2012

Dearest Fellow Preppers:

The Season of Shards opened for us on December 5 with the sporadic tinkle of bulbs and ornaments raining down on driveway, tile, and hearth. Undaunted by the breakage, we consoled ourselves with closely timed arrivals of the Colorado Christmas tree, the Montana Christmas wreath, and multiple decorative bottles of Mexican La Pinta Christmas tequila. While our holiday preparations remain incomplete, we remain joyous and thankful for all that we have, as well as the flu that we don’t, yet.
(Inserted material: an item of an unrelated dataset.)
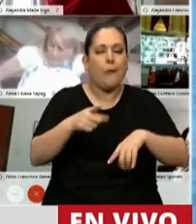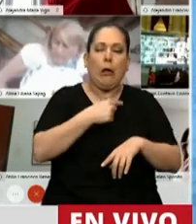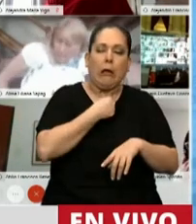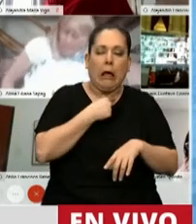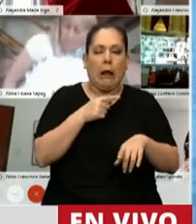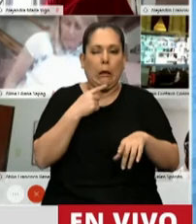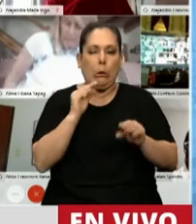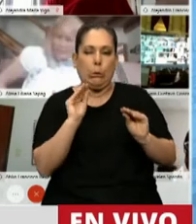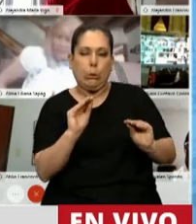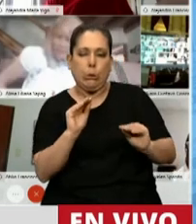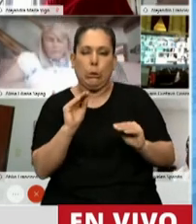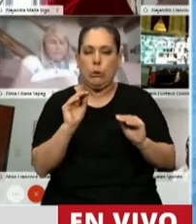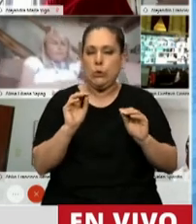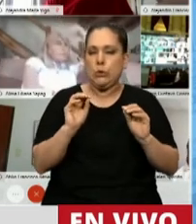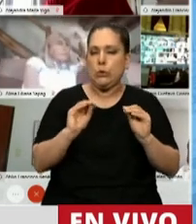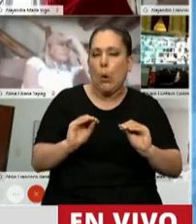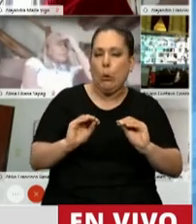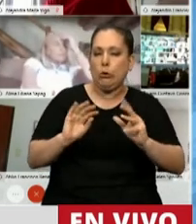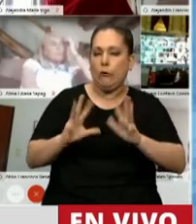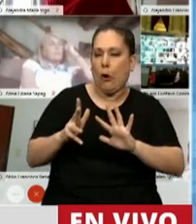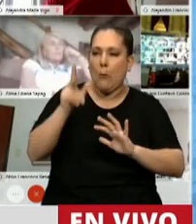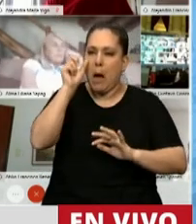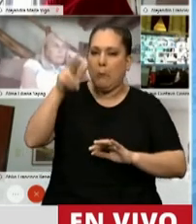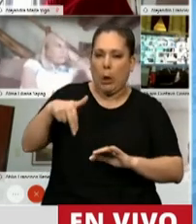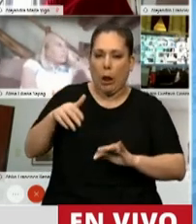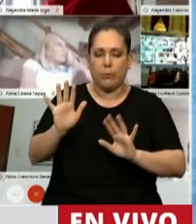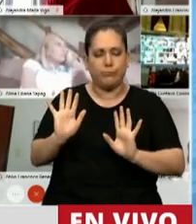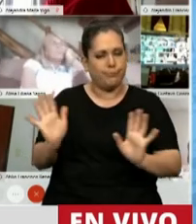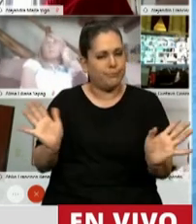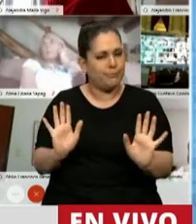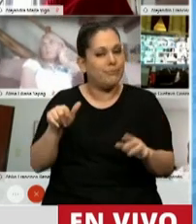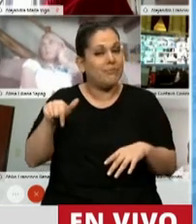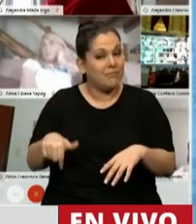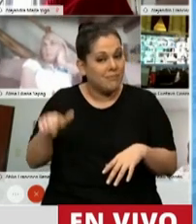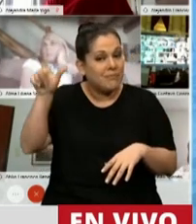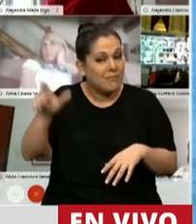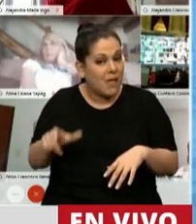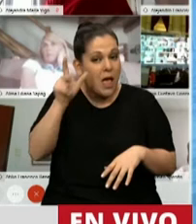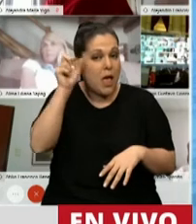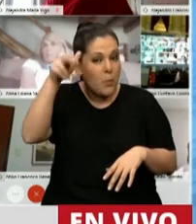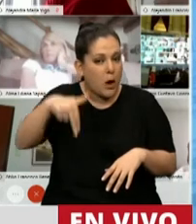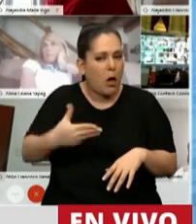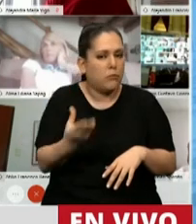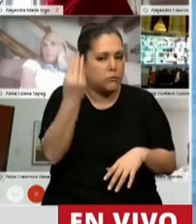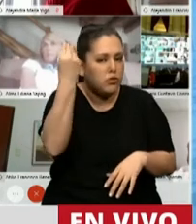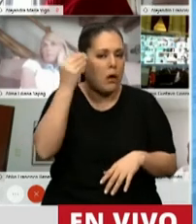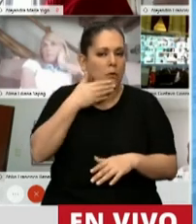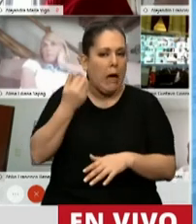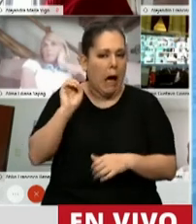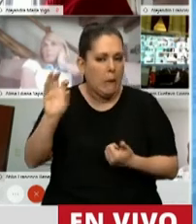turbulentos recordar que ese general vapuleado, que ese general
Holiday arrangements appeared in different forms around the house this month. JoAnn preferred her typically thoughtful placement of boughs and lights, candles and trees. Resident felines Emma and Olive favored an unlimited-edition garbage collector’s series of festive hairballs, often displayed in plain sight for easy viewing and stepping-in but occasionally hidden in the seat of a recklessly thrown pair of jeans. Tom put his arrangement skills to work in the backyard shed to facilitate JoAnn’s access to the snowblower. Precipitation and cold loom on the horizon, and Tom’s most fervent Christmas wish includes readiness for his loved ones.
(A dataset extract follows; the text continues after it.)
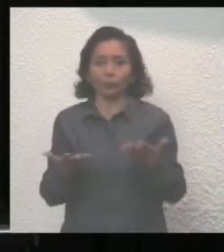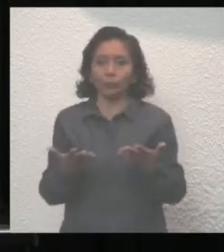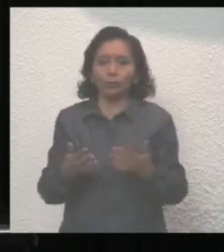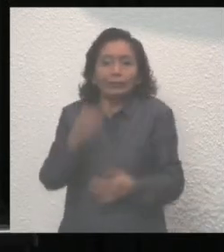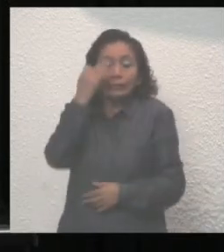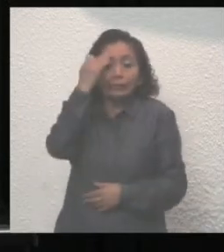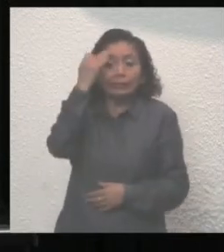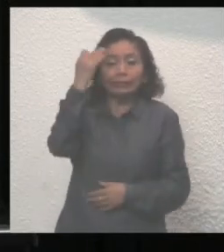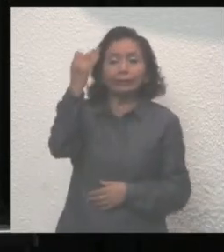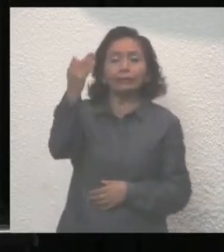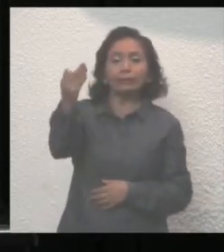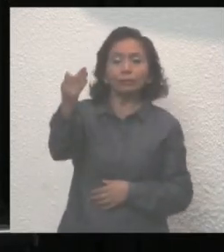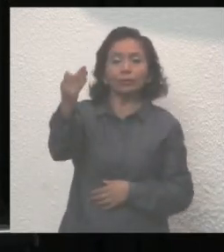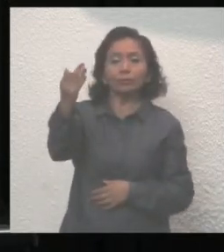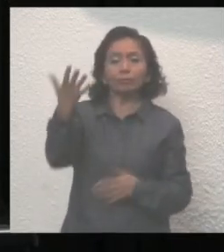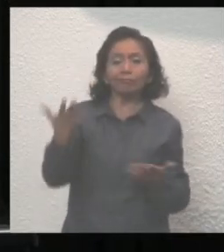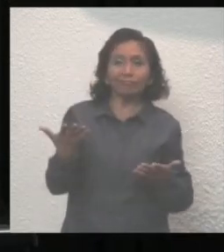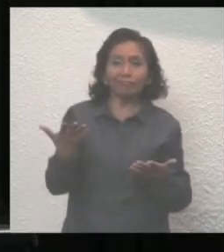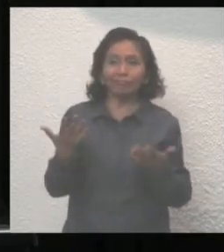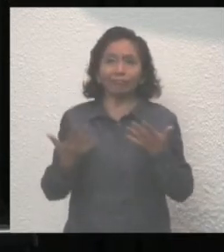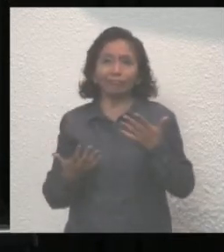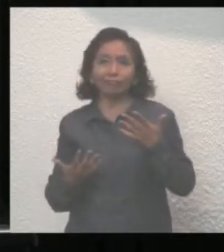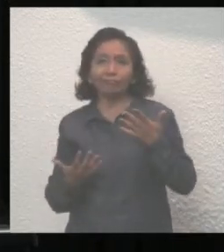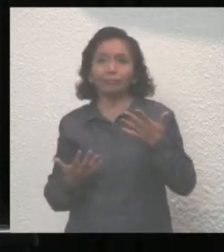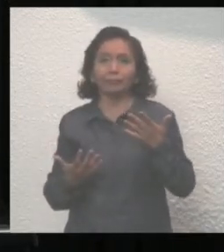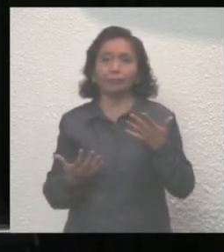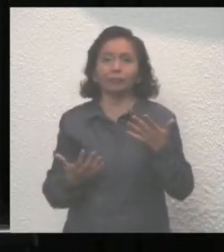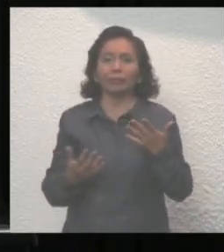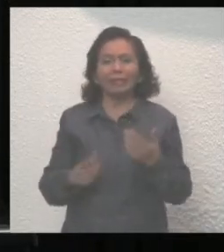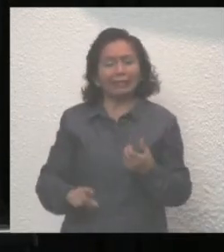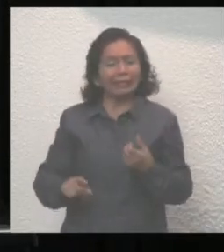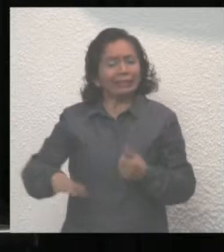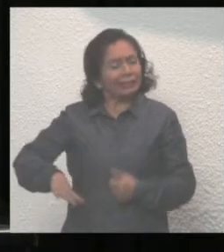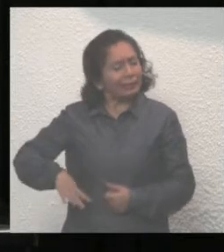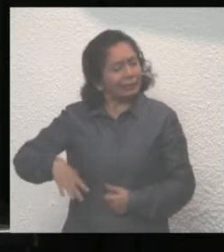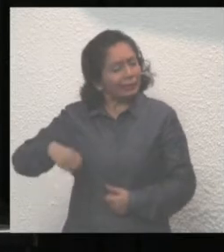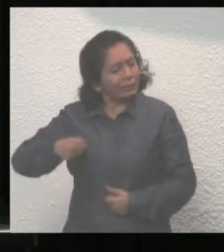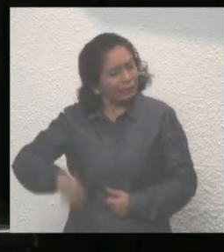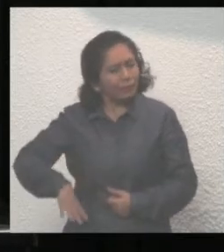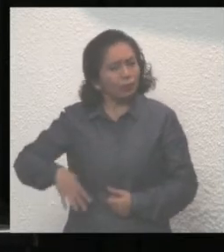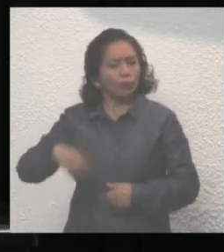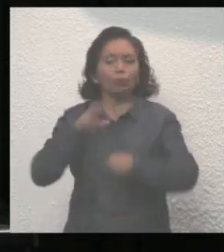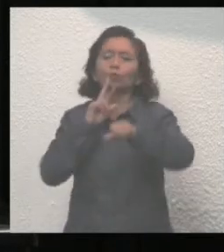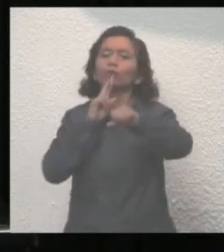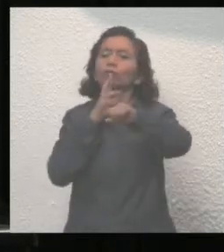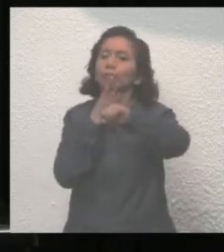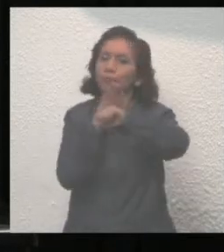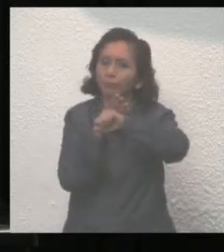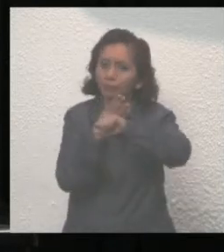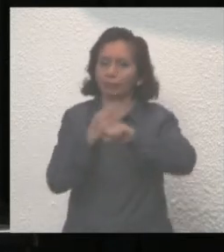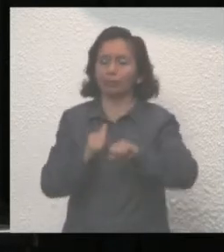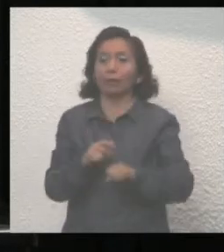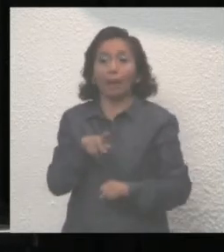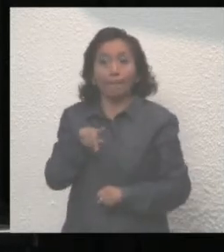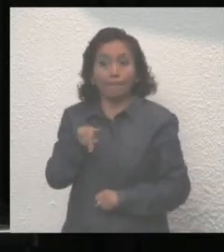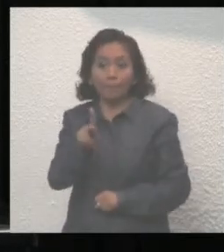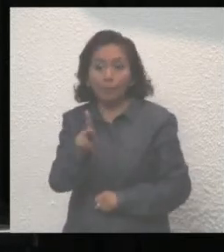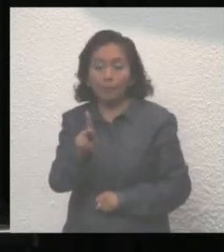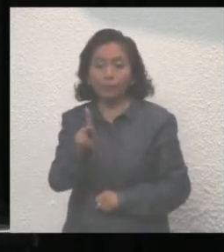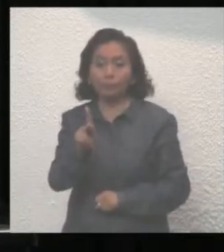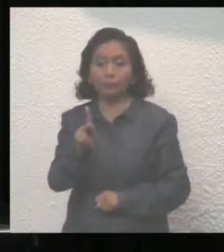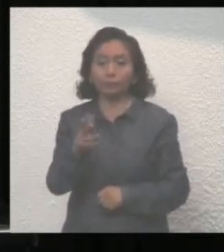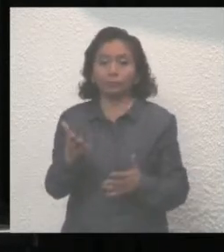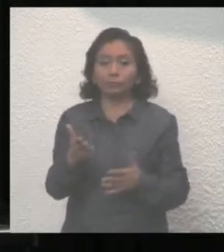tiempos que nos han demandado mucho esfuerzo responsabilidad pero sobre todo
On the subject of readiness, we have equipped ourselves for the end of the Mayan calendar by purchasing calendars that continue well into 2013. Armed with these updated timekeeping devices, we intend to last long enough to cross the fiscal bridge that our valiant elected officials are working so hard to construct. Calendars notwithstanding, the world surely cannot end until St. Peyton and his muscled herd of untamed Broncos break our hearts in January.

If the unexpected does occur (a Denver Super Bowl loss), we will take with us fond memories of our warm-weather getaway in March, which consisted of two brief visits to DFW airport, separated by a superb week on Barbados, home of Mt. Gay Rum, the rum that invented rum. Our visit included a drive-by of a luxurious hotel where a person named Rihanna once stayed, followed by tours of a spectacular flower forest and wildlife preserve. Water-based activities consisted of a swim with the sea turtles, as well as a good old-fashioned Barbadian beach bashing, delivered to Tom courtesy of the Caribbean Sea, after which he was stripped of his SpongeBob boogie board by a band of pre-teen Barbadians who chastised him for dishonoring the sea. The resultant kelp cough made the return-trip inflight movie even more unwatchable than usual.

Upon our return to Colorado, JoAnn took a deep breath, hoisted the weight of the health-care system onto her shoulders, and ruptured a lumbar disk. A team of professionals mitigated the pain in relatively short order, but the real work began during recovery, when Tom quickly found himself still unable to keep up with a recently anesthetized, surgically repaired JoAnn. Tom’s injury of the year proved less serious but far more entertaining: a Darker and Stormier TenCane-induced window strike on Halloween, when a sneaky sliding-glass door disguised itself as a wide-open entrance.

The 2012 growing season ended before we could take advantage of our newly legislated right to possess and pay tax on the formerly evil weed known as marijuana. By this time next year, we hope to string a new set of lights on the tallest and most legal hemp plant in the neighborhood. Wish us luck. Or is it pot luck? And please have a safe ladder-mishap season.